General Custer (FS.II.379) (Cowboys & Indians), 1986
Details
Year: 1986
Edition: 376
Sheet size: 36 x 36"
Image size: 36 x 36"
Framed size: 44.5 x 44.5"
Signature: signed 'Andy Warhol' and annotated lower left
About the Work
"General Custer (FS.II.379)" is a screenprint created by Andy Warhol for his 1986 series "Cowboys & Indians". From the edition of 376, the artwork is signed 'Andy Warhol' and annotated lower left. The image size is 36 x 36" and the artwork is framed in a custom, closed corner, gold leaf frame. The artwork ships framed and accompanied by a certificate of authenticity.
In his 1986 portfolio, Cowboys and Indians, Andy Warhol turns his critical eye toward one of America’s most mythologized narratives, juxtaposing Indigenous culture and heroic Western figures. The portfolio serves as a line of interrogation between history, cultural identity, appropriation, and visual power. This print serves as visual and symbolic anchor within the portfolio.

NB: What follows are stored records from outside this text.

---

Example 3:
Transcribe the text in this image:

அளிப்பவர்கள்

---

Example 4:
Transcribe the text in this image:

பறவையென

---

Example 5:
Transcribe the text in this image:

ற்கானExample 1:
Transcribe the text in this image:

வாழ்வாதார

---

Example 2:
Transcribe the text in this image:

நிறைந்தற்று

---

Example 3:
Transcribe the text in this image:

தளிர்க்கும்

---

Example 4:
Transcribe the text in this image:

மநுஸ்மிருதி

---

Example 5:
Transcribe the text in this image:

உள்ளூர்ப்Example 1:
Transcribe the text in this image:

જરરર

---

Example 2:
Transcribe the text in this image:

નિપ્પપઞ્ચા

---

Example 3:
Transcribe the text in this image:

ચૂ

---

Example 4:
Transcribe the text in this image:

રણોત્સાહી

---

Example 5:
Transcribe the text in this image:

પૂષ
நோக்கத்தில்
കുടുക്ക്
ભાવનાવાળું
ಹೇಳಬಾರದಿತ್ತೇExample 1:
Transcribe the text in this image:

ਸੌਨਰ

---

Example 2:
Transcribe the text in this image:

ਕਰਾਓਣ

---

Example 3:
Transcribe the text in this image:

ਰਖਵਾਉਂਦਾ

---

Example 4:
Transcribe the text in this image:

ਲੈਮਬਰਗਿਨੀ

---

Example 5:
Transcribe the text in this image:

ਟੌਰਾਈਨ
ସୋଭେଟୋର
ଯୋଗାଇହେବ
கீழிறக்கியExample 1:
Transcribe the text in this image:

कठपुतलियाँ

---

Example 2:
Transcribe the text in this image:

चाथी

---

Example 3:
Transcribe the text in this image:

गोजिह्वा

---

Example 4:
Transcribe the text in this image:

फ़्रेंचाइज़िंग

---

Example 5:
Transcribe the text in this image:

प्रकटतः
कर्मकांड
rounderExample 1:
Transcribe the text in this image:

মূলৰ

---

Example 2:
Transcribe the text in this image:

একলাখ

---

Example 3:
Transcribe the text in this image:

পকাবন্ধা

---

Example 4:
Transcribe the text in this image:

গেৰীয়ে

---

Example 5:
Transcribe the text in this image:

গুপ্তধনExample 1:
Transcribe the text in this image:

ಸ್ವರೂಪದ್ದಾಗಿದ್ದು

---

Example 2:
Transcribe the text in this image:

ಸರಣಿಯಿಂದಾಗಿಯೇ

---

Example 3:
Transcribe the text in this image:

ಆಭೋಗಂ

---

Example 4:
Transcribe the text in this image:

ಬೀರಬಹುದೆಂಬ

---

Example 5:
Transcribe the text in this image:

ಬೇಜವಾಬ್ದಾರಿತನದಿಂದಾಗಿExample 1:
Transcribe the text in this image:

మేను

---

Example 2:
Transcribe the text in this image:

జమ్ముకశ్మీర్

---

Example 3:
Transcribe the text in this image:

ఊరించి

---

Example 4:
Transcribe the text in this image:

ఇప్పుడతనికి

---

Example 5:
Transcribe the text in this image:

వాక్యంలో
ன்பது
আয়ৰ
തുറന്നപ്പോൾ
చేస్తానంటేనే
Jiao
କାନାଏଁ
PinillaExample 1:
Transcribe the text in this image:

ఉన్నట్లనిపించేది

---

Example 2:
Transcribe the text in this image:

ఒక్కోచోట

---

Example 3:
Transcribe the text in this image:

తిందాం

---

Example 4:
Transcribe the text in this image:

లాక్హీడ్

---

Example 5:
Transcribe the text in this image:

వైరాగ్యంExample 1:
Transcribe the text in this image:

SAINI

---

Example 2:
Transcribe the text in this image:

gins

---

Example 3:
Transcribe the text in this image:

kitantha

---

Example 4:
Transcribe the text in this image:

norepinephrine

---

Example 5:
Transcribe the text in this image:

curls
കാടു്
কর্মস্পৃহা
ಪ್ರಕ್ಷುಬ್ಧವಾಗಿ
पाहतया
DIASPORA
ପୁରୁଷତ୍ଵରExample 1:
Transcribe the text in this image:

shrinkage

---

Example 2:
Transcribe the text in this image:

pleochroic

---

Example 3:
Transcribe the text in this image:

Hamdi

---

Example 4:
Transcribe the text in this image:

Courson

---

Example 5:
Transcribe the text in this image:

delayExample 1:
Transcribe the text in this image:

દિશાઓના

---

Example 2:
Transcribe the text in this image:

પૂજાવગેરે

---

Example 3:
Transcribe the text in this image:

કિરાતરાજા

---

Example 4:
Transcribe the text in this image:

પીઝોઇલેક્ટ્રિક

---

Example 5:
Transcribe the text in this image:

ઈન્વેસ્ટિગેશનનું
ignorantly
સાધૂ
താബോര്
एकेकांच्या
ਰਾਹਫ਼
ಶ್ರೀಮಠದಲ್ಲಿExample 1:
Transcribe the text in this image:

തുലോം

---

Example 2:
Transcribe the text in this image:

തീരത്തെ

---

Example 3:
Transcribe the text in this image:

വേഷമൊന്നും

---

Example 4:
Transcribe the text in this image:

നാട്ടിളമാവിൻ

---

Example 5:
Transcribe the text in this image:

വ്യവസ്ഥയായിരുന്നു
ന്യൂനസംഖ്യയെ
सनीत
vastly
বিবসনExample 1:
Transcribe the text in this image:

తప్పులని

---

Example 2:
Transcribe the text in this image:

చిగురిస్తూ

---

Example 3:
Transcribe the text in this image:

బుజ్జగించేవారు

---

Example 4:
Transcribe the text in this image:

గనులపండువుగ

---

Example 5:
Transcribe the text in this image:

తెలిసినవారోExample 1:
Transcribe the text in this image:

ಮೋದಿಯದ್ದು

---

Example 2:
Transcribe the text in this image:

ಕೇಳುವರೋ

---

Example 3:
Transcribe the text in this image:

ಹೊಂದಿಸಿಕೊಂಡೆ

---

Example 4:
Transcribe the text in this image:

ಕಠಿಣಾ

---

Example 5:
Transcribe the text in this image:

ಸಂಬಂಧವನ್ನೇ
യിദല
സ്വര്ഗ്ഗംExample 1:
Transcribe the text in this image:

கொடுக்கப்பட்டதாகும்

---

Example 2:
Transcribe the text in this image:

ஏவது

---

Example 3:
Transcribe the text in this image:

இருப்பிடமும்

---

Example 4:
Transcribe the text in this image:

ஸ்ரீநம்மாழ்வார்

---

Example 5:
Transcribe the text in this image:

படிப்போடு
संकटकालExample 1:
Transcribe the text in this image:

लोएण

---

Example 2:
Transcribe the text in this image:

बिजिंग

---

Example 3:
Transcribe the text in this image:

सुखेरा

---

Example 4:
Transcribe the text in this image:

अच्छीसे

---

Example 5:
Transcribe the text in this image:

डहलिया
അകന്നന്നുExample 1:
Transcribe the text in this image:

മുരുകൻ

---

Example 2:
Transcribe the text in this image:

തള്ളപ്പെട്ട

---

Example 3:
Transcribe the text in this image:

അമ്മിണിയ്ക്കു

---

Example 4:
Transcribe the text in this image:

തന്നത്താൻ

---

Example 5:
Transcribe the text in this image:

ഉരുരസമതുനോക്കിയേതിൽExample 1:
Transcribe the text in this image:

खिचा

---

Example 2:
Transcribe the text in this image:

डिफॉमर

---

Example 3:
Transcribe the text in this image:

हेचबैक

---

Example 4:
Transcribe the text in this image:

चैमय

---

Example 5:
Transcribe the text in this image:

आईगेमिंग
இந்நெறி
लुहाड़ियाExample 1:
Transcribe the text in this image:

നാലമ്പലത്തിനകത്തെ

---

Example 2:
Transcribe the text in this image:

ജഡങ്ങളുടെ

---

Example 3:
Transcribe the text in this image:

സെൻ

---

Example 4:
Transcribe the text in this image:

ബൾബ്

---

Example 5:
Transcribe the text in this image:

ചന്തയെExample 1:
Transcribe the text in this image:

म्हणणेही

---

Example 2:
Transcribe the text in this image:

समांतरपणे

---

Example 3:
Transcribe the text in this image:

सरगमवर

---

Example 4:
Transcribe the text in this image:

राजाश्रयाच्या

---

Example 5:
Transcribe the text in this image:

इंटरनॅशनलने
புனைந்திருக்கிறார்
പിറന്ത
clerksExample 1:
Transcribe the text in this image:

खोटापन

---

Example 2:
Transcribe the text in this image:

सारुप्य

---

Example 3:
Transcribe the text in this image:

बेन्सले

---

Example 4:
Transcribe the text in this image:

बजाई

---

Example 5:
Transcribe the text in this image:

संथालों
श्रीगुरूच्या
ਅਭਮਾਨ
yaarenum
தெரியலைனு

General Custer presents the controversial cavalry commander as a glamorous icon — flattened, heroic, and commodified like a Hollywood star, yet beneath the glamor lies a legacy of conquest and catastrophe. By treating Custer in the same visual language, he used for icons like Marilyn Monroe or Liz Taylor, Warhol collapses celebrity and history into the same realm of iconography. The result is a complex critique of how American culture elevates violent figures into mythic status, often through the very images that Warhol both replicates and distorts.
Warhol’s Cowboys and Indians is a defining statement on the construction of American identity through images. These images form a provocative visual arc— highlighting the commodification of Indigenous identities, the exoticization of culture, and the removal of ritual artifacts from their context to the glorification of conquest and colonial violence. Bold, graphic, and conceptually sharp, they reflect Warhol’s lifelong obsession with how images shape perception and power.
Warhol reminds us that cultural icons and history circulate not only through museums and textbooks but through private eyes and daily spaces. Owning this print means owning not just Pop Art, but a mirror and commentary on American mythmaking, where beauty, irony, and critique collide in Warhol’s unmistakable style.